(Of course they didn't know it at the time!)
The students in my introductory genetics pilot class have had weekly Peerwise assignments all term. In alternate weeks they either had to either create at least one multiple-choice genetics problem suitable for an open-book exam (i.e. not based on memorization) or to answer and critique at least two problems previously created by other students.
I had used Peerwise a couple of years ago in a first-year class. Each student only had to create one question and critique four. I had found their questions to be full of confusions, poorly written and lacking important information, but the critiques were quite good.
This time, my students have told me that they don't mind answering the problems other students have posed but find creating their own to be quite difficult. The first problems I had looked at hadn't been very good. But last week I started going through their more recent problems, looking for ideas I might use in creating problems for the upcoming midterm, and I was pleasantly surprised by the high quality of many of the problems they had developed.

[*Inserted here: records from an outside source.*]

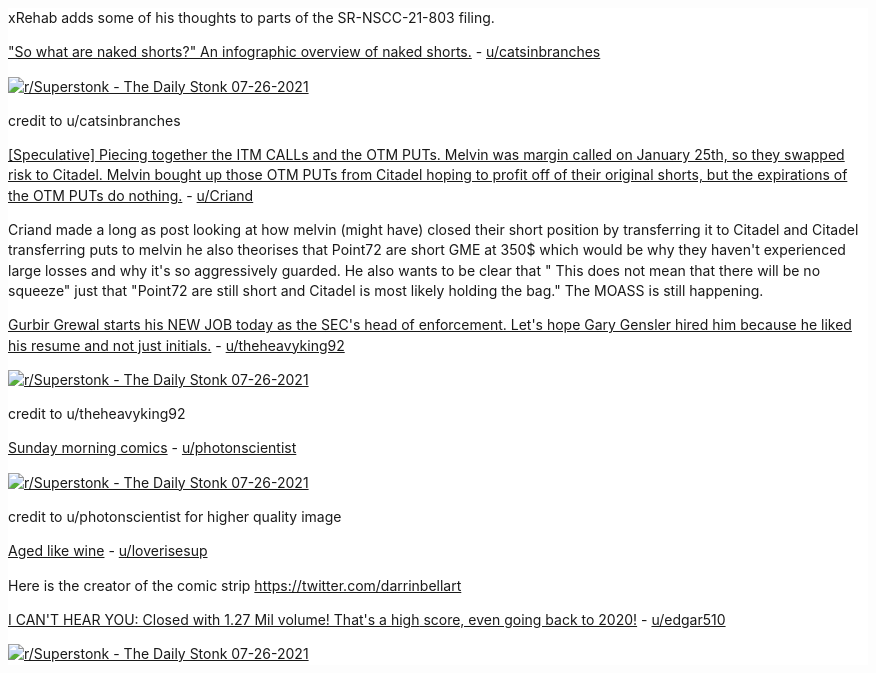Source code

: xRehab adds some of his thoughts to parts of the SR-NSCC-21-803 filing.

["So what are naked shorts?" An infographic overview of naked shorts.](https://www.reddit.com/r/Superstonk/comments/oro4mc/so_what_are_naked_shorts_an_infographic_overview/) - [u/catsinbranches](https://www.reddit.com/user/catsinbranches/)

[![r/Superstonk - The Daily Stonk 07-26-2021](https://preview.redd.it/dz5r5qkarid71.png?width=800&format=png&auto=webp&s=c0f054e5b2c79cf41a4eaf57d17d25bee37745dc)](https://preview.redd.it/dz5r5qkarid71.png?width=800&format=png&auto=webp&s=c0f054e5b2c79cf41a4eaf57d17d25bee37745dc)

credit to u/catsinbranches

[[Speculative] Piecing together the ITM CALLs and the OTM PUTs. Melvin was margin called on January 25th, so they swapped risk to Citadel. Melvin bought up those OTM PUTs from Citadel hoping to profit off of their original shorts, but the expirations of the OTM PUTs do nothing.](https://www.reddit.com/r/Superstonk/comments/orr9tf/speculative_piecing_together_the_itm_calls_and/) - [u/Criand](https://www.reddit.com/user/Criand/)

Criand made a long as post looking at how melvin (might have) closed their short position by transferring it to Citadel and Citadel transferring puts to melvin he also theorises that Point72 are short GME at 350$ which would be why they haven't experienced large losses and why it's so aggressively guarded. He also wants to be clear that " This does not mean that there will be no squeeze" just that "Point72 are still short and Citadel is most likely holding the bag." The MOASS is still happening.

[Gurbir Grewal starts his NEW JOB today as the SEC's head of enforcement. Let's hope Gary Gensler hired him because he liked his resume and not just initials.](https://www.reddit.com/r/Superstonk/comments/ormfr7/gurbir_grewal_starts_his_new_job_today_as_the/) - [u/theheavyking92](https://www.reddit.com/user/theheavyking92/)

[![r/Superstonk - The Daily Stonk 07-26-2021](https://preview.redd.it/lr7hpuqgrid71.png?width=640&format=png&auto=webp&s=9bcdc8286edc3df2faa39967e1007b05e32d254c)](https://preview.redd.it/lr7hpuqgrid71.png?width=640&format=png&auto=webp&s=9bcdc8286edc3df2faa39967e1007b05e32d254c)

credit to u/theheavyking92

[Sunday morning comics](https://www.reddit.com/r/Superstonk/comments/org940/sunday_morning_comics/) - [u/photonscientist](https://www.reddit.com/user/photonscientist/)

[![r/Superstonk - The Daily Stonk 07-26-2021](https://preview.redd.it/gk07yufjrid71.png?width=960&format=png&auto=webp&s=655e6897550b9a89da541deca311b4934ae1419a)](https://preview.redd.it/gk07yufjrid71.png?width=960&format=png&auto=webp&s=655e6897550b9a89da541deca311b4934ae1419a)

credit to u/photonscientist for higher quality image

[Aged like wine](https://www.reddit.com/r/Superstonk/comments/ore0na/aged_like_wine/?utm_medium=android_app&utm_source=share) - [u/loverisesup](https://www.reddit.com/user/loverisesup/)

Here is the creator of the comic strip <https://twitter.com/darrinbellart>

[I CAN'T HEAR YOU: Closed with 1.27 Mil volume! That's a high](https://www.reddit.com/r/Superstonk/comments/oqab5m/i_cant_hear_you_closed_with_127_mil_volume_thats/)[ score, even going back to 2020!](https://www.reddit.com/r/Superstonk/comments/oqab5m/i_cant_hear_you_closed_with_127_mil_volume_thats/) - [u/edgar510](https://www.reddit.com/user/edgar510/)

[![r/Superstonk - The Daily Stonk 07-26-2021](https://preview.redd.it/t6scwcporid71.png?width=356&format=png&auto=webp&s=33a80b78afb85e7afd0d1bdc4e9f6ca724d5e886)](https://preview.redd.it/t6scwcporid71.png?width=356&format=png&auto=webp&s=33a80b78afb85e7afd0d1bdc4e9f6ca724d5e886)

I was so impressed by the students' questions that I decided to use them for the midterm, rather than writing my own. I downloaded a range of questions to consider - some of them were very good but much too difficult for a 45-minute midterm. I had thought that the good questions might have all been written by one or a few students, but when I checked their usernames I found that 16 of the 17 questions had been written by different students; this means that most and maybe all students are creating good problems!
I used 14 questions for the exam - most of them I was able to leave unchanged, but some required minor editing for clarity. The students must have recognized their own questions, but I haven't seen anything on the course discussion board to suggest that they've realized that they collectively created all the questions on the exam. I'll tell them on Monday.